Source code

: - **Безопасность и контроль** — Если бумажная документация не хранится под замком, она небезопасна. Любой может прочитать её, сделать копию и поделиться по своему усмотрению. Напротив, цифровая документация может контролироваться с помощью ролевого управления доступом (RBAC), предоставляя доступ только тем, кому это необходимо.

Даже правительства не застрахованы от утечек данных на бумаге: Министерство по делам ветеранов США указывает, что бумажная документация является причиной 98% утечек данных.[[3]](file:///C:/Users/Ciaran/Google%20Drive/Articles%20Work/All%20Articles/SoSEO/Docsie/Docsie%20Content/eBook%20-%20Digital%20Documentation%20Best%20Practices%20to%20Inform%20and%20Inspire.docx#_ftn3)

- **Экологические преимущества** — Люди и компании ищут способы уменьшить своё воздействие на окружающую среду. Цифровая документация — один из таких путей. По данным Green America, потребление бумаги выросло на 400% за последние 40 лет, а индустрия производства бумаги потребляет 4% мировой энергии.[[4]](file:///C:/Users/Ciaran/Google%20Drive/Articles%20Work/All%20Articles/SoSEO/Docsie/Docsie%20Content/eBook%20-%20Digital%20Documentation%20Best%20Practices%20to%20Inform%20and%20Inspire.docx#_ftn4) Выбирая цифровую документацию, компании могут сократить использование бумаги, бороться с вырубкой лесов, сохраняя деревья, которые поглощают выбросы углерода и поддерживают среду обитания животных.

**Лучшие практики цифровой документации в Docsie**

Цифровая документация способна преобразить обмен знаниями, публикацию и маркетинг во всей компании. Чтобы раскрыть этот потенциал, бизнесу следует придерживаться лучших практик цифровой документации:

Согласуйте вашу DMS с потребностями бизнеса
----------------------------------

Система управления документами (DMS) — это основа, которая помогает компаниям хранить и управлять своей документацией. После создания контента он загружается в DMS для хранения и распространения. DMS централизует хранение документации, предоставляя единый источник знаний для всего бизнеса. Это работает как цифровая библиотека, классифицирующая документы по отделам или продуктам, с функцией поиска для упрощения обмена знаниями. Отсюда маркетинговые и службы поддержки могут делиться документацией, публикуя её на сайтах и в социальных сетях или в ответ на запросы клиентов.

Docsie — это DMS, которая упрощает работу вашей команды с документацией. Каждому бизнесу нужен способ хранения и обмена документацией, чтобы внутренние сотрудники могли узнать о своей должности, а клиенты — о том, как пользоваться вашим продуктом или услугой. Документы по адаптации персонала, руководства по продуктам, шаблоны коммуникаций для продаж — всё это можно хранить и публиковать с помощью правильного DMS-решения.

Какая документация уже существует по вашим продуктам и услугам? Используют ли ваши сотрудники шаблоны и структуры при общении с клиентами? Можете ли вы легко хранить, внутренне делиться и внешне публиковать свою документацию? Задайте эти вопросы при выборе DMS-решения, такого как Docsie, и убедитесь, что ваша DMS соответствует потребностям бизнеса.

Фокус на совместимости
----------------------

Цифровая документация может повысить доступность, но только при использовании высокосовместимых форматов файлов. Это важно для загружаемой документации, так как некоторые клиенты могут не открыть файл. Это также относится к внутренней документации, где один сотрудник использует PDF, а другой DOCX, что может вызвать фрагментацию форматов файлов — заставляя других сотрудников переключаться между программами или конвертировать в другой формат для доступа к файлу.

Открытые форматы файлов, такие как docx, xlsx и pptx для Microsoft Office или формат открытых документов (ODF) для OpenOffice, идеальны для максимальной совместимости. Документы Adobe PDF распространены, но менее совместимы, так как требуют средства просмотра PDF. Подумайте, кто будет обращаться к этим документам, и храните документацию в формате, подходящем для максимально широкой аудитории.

**What to do:**
Gather every line from the rows above that contains the string "совместимости", treating uppercase and lowercase letters as different.

**Answer box:**
Фокус на совместимости
Открытые форматы файлов, такие как docx, xlsx и pptx для Microsoft Office или формат открытых документов (ODF) для OpenOffice, идеальны для максимальной совместимости. Документы Adobe PDF распространены, но менее совместимы, так как требуют средства просмотра PDF. Подумайте, кто будет обращаться к этим документам, и храните документацию в формате, подходящем для максимально широкой аудитории.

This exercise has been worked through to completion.